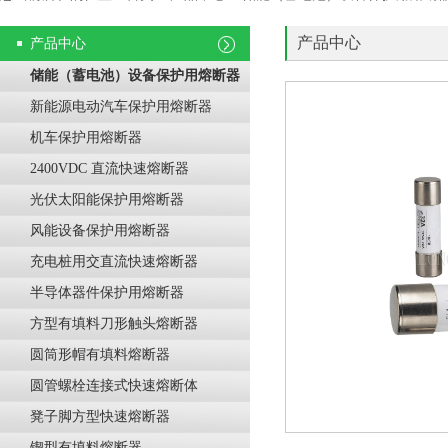
产品中心
产品中心
储能（蓄电池）设备保护用熔断器
新能源电动汽车保护用熔断器
机车保护用熔断器
2400VDC 直流快速熔断器
光伏太阳能保护用熔断器
风能设备保护用熔断器
充电桩用交直流快速熔断器
半导体器件保护用熔断器
方型有填料刀形触头熔断器
圆筒形帽有填料熔断器
圆管螺栓连接式快速熔断体
凳子脚方型快速熔断器
锲型有填料熔断器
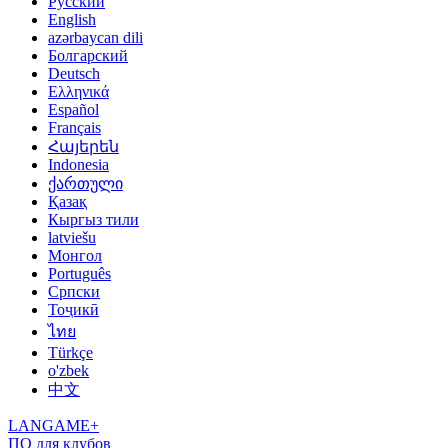
Русский
English
azərbaycan dili
Болгарский
Deutsch
Ελληνικά
Español
Français
Հայերեն
Indonesia
ქართული
Қазақ
Кыргыз тили
latviešu
Монгол
Português
Српски
Тоҷикӣ
ไทย
Türkçe
o'zbek
中文
LANGAME+
ПО для клубов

-- Task description --
Print the material above once more, exactly, minus the pictures.

-- Finished task --
产品中心
产品中心
储能（蓄电池）设备保护用熔断器
新能源电动汽车保护用熔断器
机车保护用熔断器
2400VDC 直流快速熔断器
光伏太阳能保护用熔断器
风能设备保护用熔断器
充电桩用交直流快速熔断器
半导体器件保护用熔断器
方型有填料刀形触头熔断器
圆筒形帽有填料熔断器
圆管螺栓连接式快速熔断体
凳子脚方型快速熔断器
锲型有填料熔断器
Русский
English
azərbaycan dili
Болгарский
Deutsch
Ελληνικά
Español
Français
Հայերեն
Indonesia
ქართული
Қазақ
Кыргыз тили
latviešu
Монгол
Português
Српски
Тоҷикӣ
ไทย
Türkçe
o'zbek
中文
LANGAME+
ПО для клубов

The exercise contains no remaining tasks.